- [YOUR TASK] Arrange every line of the data below as a Markdown table with the columns Row and Line. Give each row a number, and leave out blank lines and the pictures.
** Start of EXTRACTED MATERIAL **
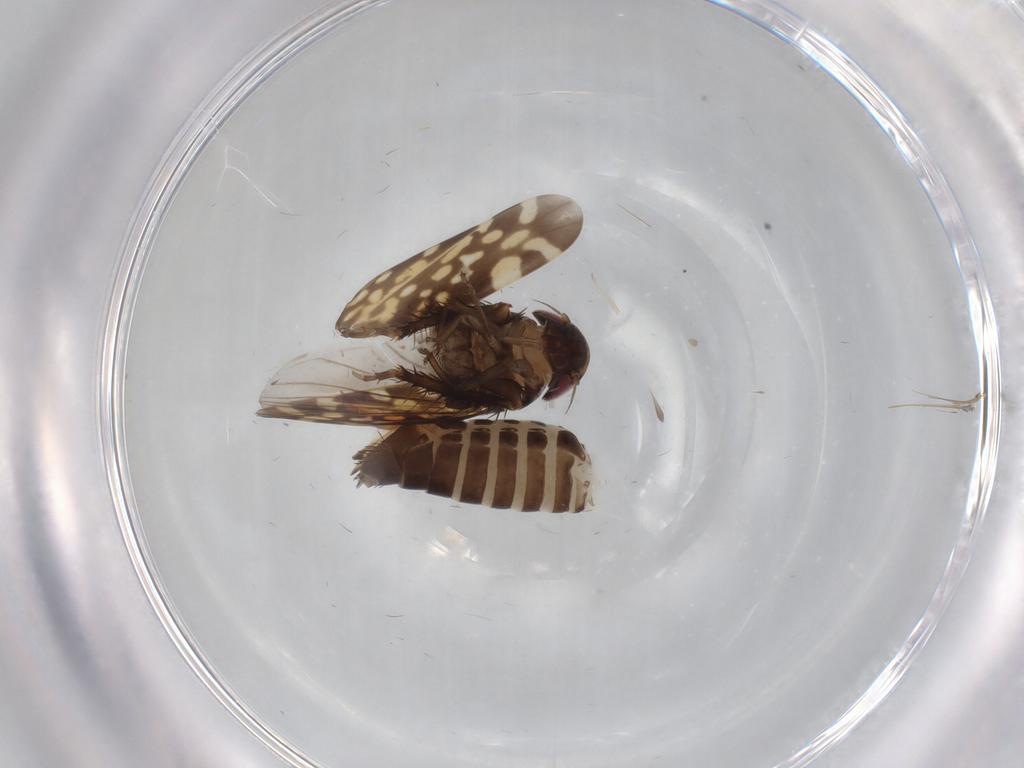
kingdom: Animalia
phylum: Arthropoda
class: Insecta
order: Hemiptera
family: Cicadellidae
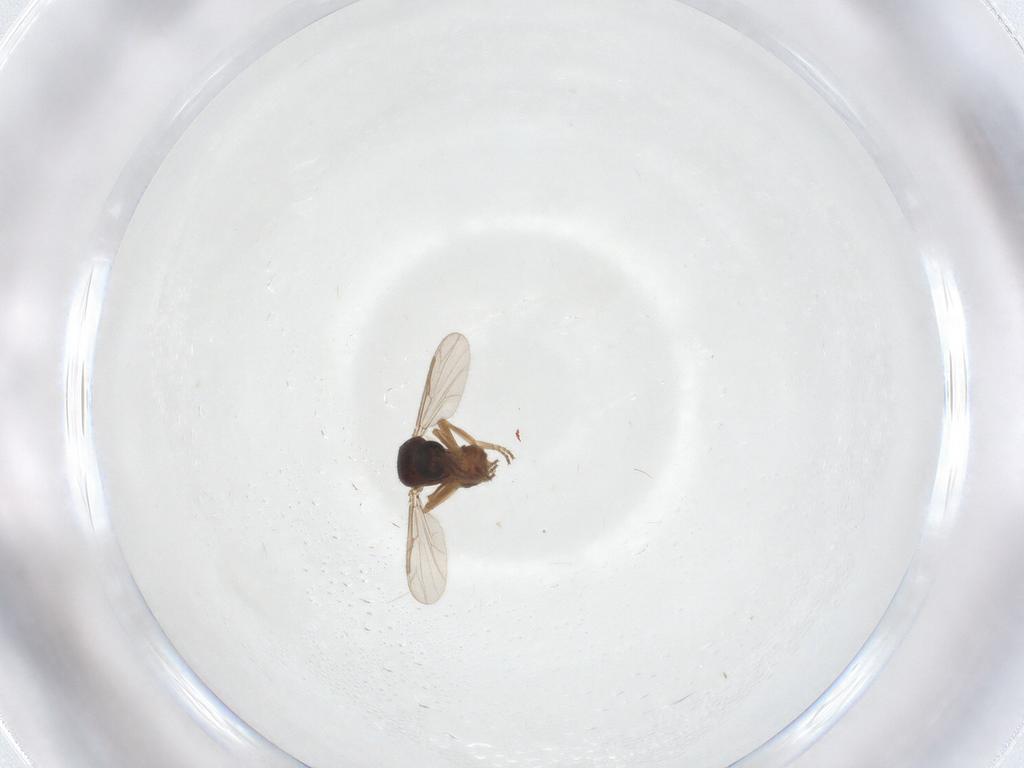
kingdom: Animalia
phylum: Arthropoda
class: Insecta
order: Diptera
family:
** End of EXTRACTED MATERIAL **
- [OUTPUT FOR THIS TASK]
| Row | Line |
|---|---|
| 1 | kingdom: Animalia |
| 2 | phylum: Arthropoda |
| 3 | class: Insecta |
| 4 | order: Hemiptera |
| 5 | family: Cicadellidae |
| 6 | kingdom: Animalia |
| 7 | phylum: Arthropoda |
| 8 | class: Insecta |
| 9 | order: Diptera |
| 10 | family: |